Monday, 2 August 2010

Red House: Exterior

"The garden is also significant, being an early example of the idea of a garden as a series of exterior "rooms". Morris wanted the garden to be an integral part of the house, providing a seamless experience. The "rooms" consisted of a herb garden, a vegetable garden, and two rooms full of old-fashioned flowers — jasmine, lavender, quinces, and an abundance of fruit trees — apple, pear and cherry."

"Morris lived with Jane in the house for only five years, during which time their two daughters, Jenny and May, were born. Forced to give up the house for financial reasons in 1865, Morris vowed upon leaving never to return. He said that to see the house again would be more than he could bear."

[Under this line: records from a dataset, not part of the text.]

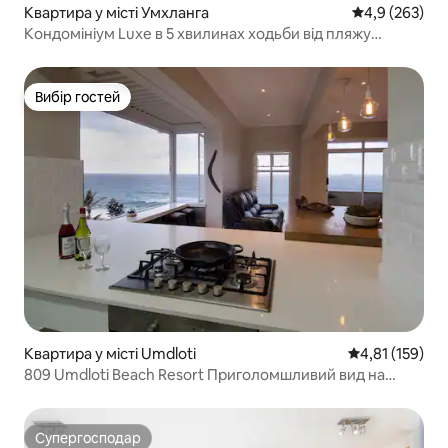
Квартира у місті Умхланга
Середня оцінк
4,9 (263)
Кондомініум Luxe в 5 хвилинах ходьби від пляжу
Умланга та селища
Вибір гостей
Вибір гостей
Квартира у місті Umdloti
Середня оцінка
4,81 (159)
809 Umdloti Beach Resort Приголомшливий вид на
море
Супергосподар
Супергосподар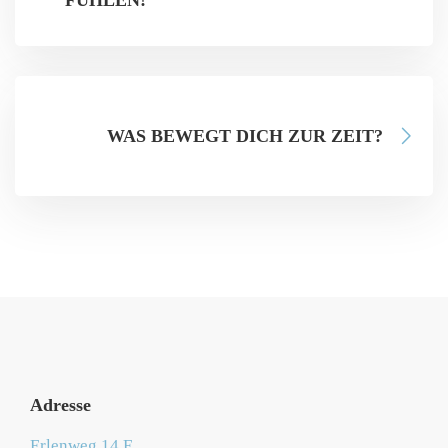
FÜHLEN!
WAS BEWEGT DICH ZUR ZEIT?
Adresse
Erlenweg 14 E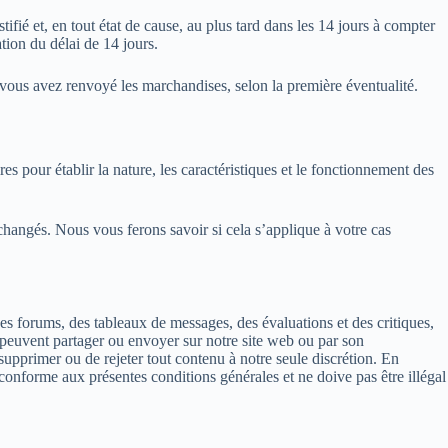
fié et, en tout état de cause, au plus tard dans les 14 jours à compter
tion du délai de 14 jours.
ous avez renvoyé les marchandises, selon la première éventualité.
s pour établir la nature, les caractéristiques et le fonctionnement des
échangés. Nous vous ferons savoir si cela s’applique à votre cas
es forums, des tableaux de messages, des évaluations et des critiques,
s peuvent partager ou envoyer sur notre site web ou par son
e supprimer ou de rejeter tout contenu à notre seule discrétion. En
conforme aux présentes conditions générales et ne doive pas être illégal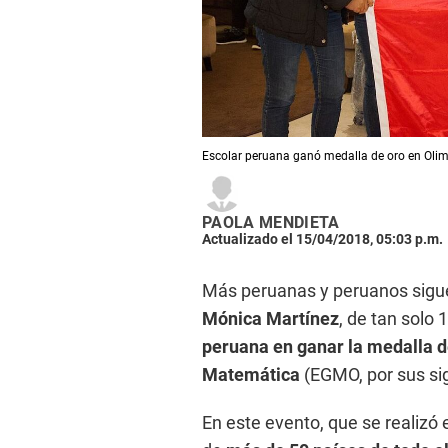
Escolar peruana ganó medalla de oro en Ol
PAOLA MENDIETA
Actualizado el 15/04/2018, 05:03 p.m.
Más peruanas y peruanos sigue
Mónica Martínez
, de tan solo 
peruana en ganar la medalla d
Matemática
(EGMO, por sus sig
En este evento, que se realizó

I think it's so sad that Morris created his idyllic home and garden in what was then the Kent countryside yet was not happy there and moved after only five years. It's disheartening to think of him never returning there, yet he must have thought about it often. Red House is situated in my home town, now part of outer London. I first visited Red House in the early 90's when Ted and Doris Hollamby still lived there and they opened the house for a few days in the year and gave guided tours themselves. It seems that the families who lived there after Morris were very happy, a nice conclusion to an otherwise unhappy tale.

Bexley became a London Borough in 1963. In 1859 Bexleyheath would have been very different from the Suburban town it is now. The Bexleyheath train line was not opened until 1895, so Morris would have had a long commute back into London. I wonder if the train line had been there 30 years earlier if he would have stayed there longer.

This year at Red House it was great to see the vegetable garden with enviable beetroot and green beans, also a scarecrow and a wishing tree. Red House holds an apple day in October.